Switch "Genußwanderung" to "Genusswanderung" everywhere in these items and write out all their text again with nothing else changed. Leave the pictures out.

** Opening MATERIAL TO PROCESS block **

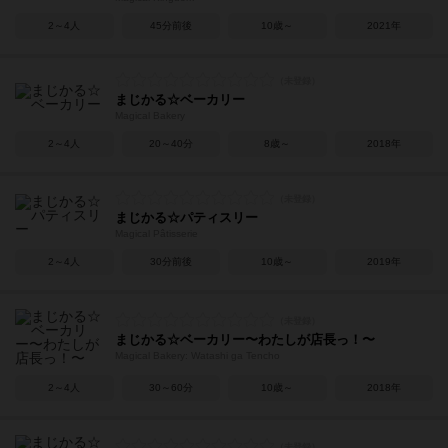
2～4人
45分前後
10歳～
2021年
まじかる☆ベーカリー
Magical Bakery
2～4人
20～40分
8歳～
2018年
まじかる☆パティスリー
Magical Pâtisserie
2～4人
30分前後
10歳～
2019年
まじかる☆ベーカリー〜わたしが店長っ！〜
Magical Bakery: Watashi ga Tencho
2～4人
30～60分
10歳～
2018年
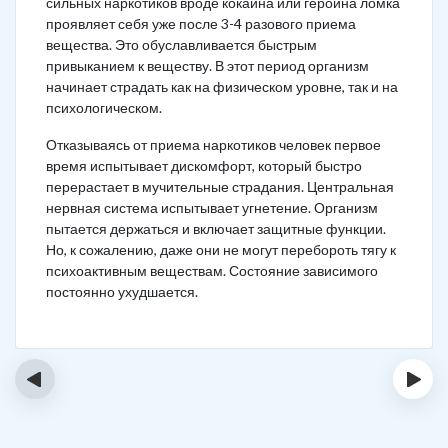
сильных наркотиков вроде кокаина или героина ломка
проявляет себя уже после 3-4 разового приема
вещества. Это обуславливается быстрым
привыканием к веществу. В этот период организм
начинает страдать как на физическом уровне, так и на
психологическом.
Отказываясь от приема наркотиков человек первое
время испытывает дискомфорт, который быстро
перерастает в мучительные страдания. Центральная
нервная система испытывает угнетение. Организм
пытается держаться и включает защитные функции.
Но, к сожалению, даже они не могут перебороть тягу к
психоактивным веществам. Состояние зависимого
постоянно ухудшается.
‹
›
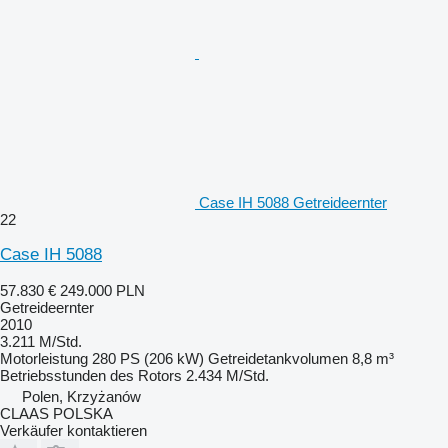
Case IH 5088 Getreideernter
22
Case IH 5088
57.830 €
249.000 PLN
Getreideernter
2010
3.211 M/Std.
Motorleistung
280 PS (206 kW)
Getreidetankvolumen
8,8 m³
Betriebsstunden des Rotors
2.434 M/Std.
Polen, Krzyżanów
CLAAS POLSKA
Verkäufer kontaktieren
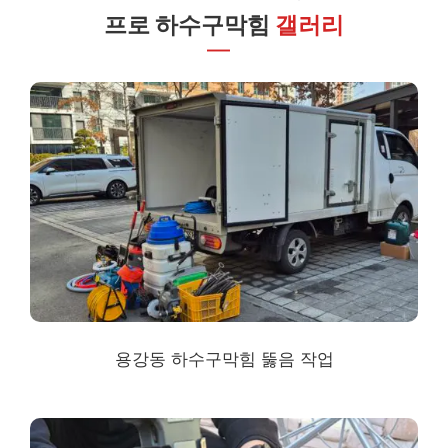
프로 하수구막힘
갤러리
용강동 하수구막힘
뚫음 작업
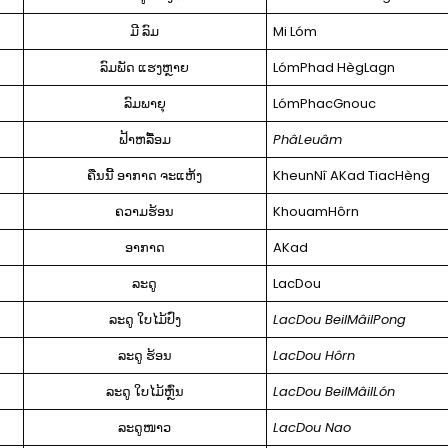
ມີ ລົມ
Mi Lóm
ລົມພັດ ແຮງຫຼາຍ
LómPhad HègLagn
ລົມພາຍຸ
LómPhacGnouc
ຟ້າຫລື້ອມ
PhâLeuâm
ຄືນນີ້ ອາກາດ ຈະແຫ້ງ
KheunNî AKad TiacHèng
ຄວາມຮ້ອນ
KhouamHôrn
ອາກາດ
AKad
ລະດູ
LacDou
ລະດູ ໃບໄມ້ປົ່ງ
LacDou BeilMâilPong
ລະດູ ຮ້ອນ
LacDou Hôrn
ລະດູ ໃບໄມ້ຫຼົ່ນ
LacDou BeilMâilLón
ລະດູໜາວ
LacDou Nao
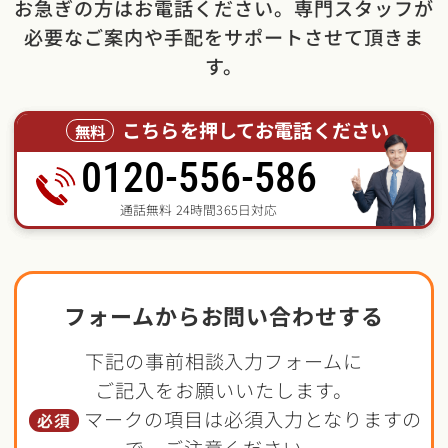
お急ぎの方はお電話ください。専門スタッフが
必要なご案内や手配をサポートさせて頂きま
す。
こちらを押してお電話ください
無料
0120-556-586
通話無料 24時間365日対応
フォームからお問い合わせする
下記の事前相談入力フォームに
ご記入をお願いいたします。
マークの項目は必須入力となりますの
必須
で、ご注意ください。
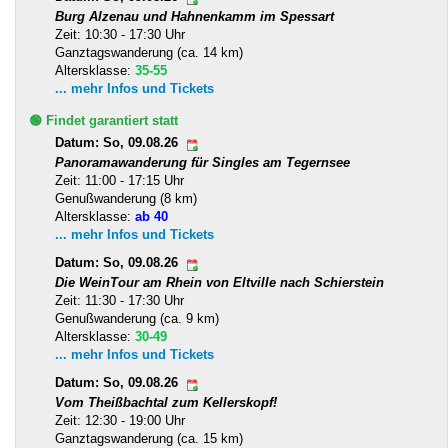
Burg Alzenau und Hahnenkamm im Spessart
Zeit: 10:30 - 17:30 Uhr
Ganztagswanderung (ca. 14 km)
Altersklasse:
35-55
... mehr Infos und Tickets
🟢 Findet garantiert statt
Datum: So, 09.08.26
Panoramawanderung für Singles am Tegernsee
Zeit: 11:00 - 17:15 Uhr
Genußwanderung (8 km)
Altersklasse:
ab 40
... mehr Infos und Tickets
Datum: So, 09.08.26
Die WeinTour am Rhein von Eltville nach Schierstein
Zeit: 11:30 - 17:30 Uhr
Genußwanderung (ca. 9 km)
Altersklasse:
30-49
... mehr Infos und Tickets
Datum: So, 09.08.26
Vom Theißbachtal zum Kellerskopf!
Zeit: 12:30 - 19:00 Uhr
Ganztagswanderung (ca. 15 km)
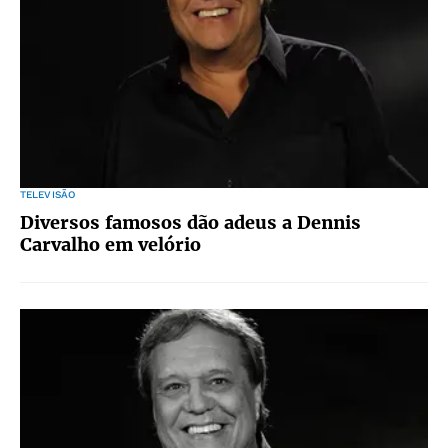
TELEVISÃO
Diversos famosos dão adeus a Dennis
Carvalho em velório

** Closing MATERIAL TO PROCESS block **

[ANSWER SECTION]
2～4人
45分前後
10歳～
2021年
まじかる☆ベーカリー
Magical Bakery
2～4人
20～40分
8歳～
2018年
まじかる☆パティスリー
Magical Pâtisserie
2～4人
30分前後
10歳～
2019年
まじかる☆ベーカリー〜わたしが店長っ！〜
Magical Bakery: Watashi ga Tencho
2～4人
30～60分
10歳～
2018年
сильных наркотиков вроде кокаина или героина ломка
проявляет себя уже после 3-4 разового приема
вещества. Это обуславливается быстрым
привыканием к веществу. В этот период организм
начинает страдать как на физическом уровне, так и на
психологическом.
Отказываясь от приема наркотиков человек первое
время испытывает дискомфорт, который быстро
перерастает в мучительные страдания. Центральная
нервная система испытывает угнетение. Организм
пытается держаться и включает защитные функции.
Но, к сожалению, даже они не могут перебороть тягу к
психоактивным веществам. Состояние зависимого
постоянно ухудшается.
‹
›
Case IH 5088 Getreideernter
22
Case IH 5088
57.830 €
249.000 PLN
Getreideernter
2010
3.211 M/Std.
Motorleistung
280 PS (206 kW)
Getreidetankvolumen
8,8 m³
Betriebsstunden des Rotors
2.434 M/Std.
Polen, Krzyżanów
CLAAS POLSKA
Verkäufer kontaktieren
프로 하수구막힘
갤러리
용강동 하수구막힘
뚫음 작업
ມີ ລົມ
Mi Lóm
ລົມພັດ ແຮງຫຼາຍ
LómPhad HègLagn
ລົມພາຍຸ
LómPhacGnouc
ຟ້າຫລື້ອມ
PhâLeuâm
ຄືນນີ້ ອາກາດ ຈະແຫ້ງ
KheunNî AKad TiacHèng
ຄວາມຮ້ອນ
KhouamHôrn
ອາກາດ
AKad
ລະດູ
LacDou
ລະດູ ໃບໄມ້ປົ່ງ
LacDou BeilMâilPong
ລະດູ ຮ້ອນ
LacDou Hôrn
ລະດູ ໃບໄມ້ຫຼົ່ນ
LacDou BeilMâilLón
ລະດູໜາວ
LacDou Nao
お急ぎの方はお電話ください。専門スタッフが
必要なご案内や手配をサポートさせて頂きま
す。
こちらを押してお電話ください
無料
0120-556-586
通話無料 24時間365日対応
フォームからお問い合わせする
下記の事前相談入力フォームに
ご記入をお願いいたします。
マークの項目は必須入力となりますの
必須
で、ご注意ください。
Burg Alzenau und Hahnenkamm im Spessart
Zeit: 10:30 - 17:30 Uhr
Ganztagswanderung (ca. 14 km)
Altersklasse:
35-55
... mehr Infos und Tickets
🟢 Findet garantiert statt
Datum: So, 09.08.26
Panoramawanderung für Singles am Tegernsee
Zeit: 11:00 - 17:15 Uhr
Genusswanderung (8 km)
Altersklasse:
ab 40
... mehr Infos und Tickets
Datum: So, 09.08.26
Die WeinTour am Rhein von Eltville nach Schierstein
Zeit: 11:30 - 17:30 Uhr
Genusswanderung (ca. 9 km)
Altersklasse:
30-49
... mehr Infos und Tickets
Datum: So, 09.08.26
Vom Theißbachtal zum Kellerskopf!
Zeit: 12:30 - 19:00 Uhr
Ganztagswanderung (ca. 15 km)
TELEVISÃO
Diversos famosos dão adeus a Dennis
Carvalho em velório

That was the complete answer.